▸ **Records supplied**
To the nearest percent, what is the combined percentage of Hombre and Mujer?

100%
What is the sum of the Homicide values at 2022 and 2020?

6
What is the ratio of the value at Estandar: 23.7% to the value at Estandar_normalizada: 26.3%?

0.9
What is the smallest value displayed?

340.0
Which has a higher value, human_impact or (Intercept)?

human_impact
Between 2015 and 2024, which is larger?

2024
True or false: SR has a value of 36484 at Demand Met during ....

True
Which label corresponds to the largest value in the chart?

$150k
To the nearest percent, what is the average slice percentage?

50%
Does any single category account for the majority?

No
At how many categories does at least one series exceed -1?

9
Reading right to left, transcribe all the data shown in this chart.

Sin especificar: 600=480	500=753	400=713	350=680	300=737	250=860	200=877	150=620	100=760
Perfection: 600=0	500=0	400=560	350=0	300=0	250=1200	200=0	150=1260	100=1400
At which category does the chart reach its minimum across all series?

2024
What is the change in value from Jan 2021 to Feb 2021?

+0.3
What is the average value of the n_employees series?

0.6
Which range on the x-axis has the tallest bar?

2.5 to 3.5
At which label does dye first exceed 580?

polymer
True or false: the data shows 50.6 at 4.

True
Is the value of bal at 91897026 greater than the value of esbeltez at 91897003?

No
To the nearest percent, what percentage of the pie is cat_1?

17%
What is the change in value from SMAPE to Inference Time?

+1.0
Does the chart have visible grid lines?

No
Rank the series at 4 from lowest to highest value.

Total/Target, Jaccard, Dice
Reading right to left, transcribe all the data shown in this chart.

▸ **Exercise prompt**
Pull out every line in the entries above that contains the word "series", and copy each one in full.

▸ **Answer to this exercise**
At how many categories does at least one series exceed -1?
At which category does the chart reach its minimum across all series?
What is the average value of the n_employees series?
Rank the series at 4 from lowest to highest value.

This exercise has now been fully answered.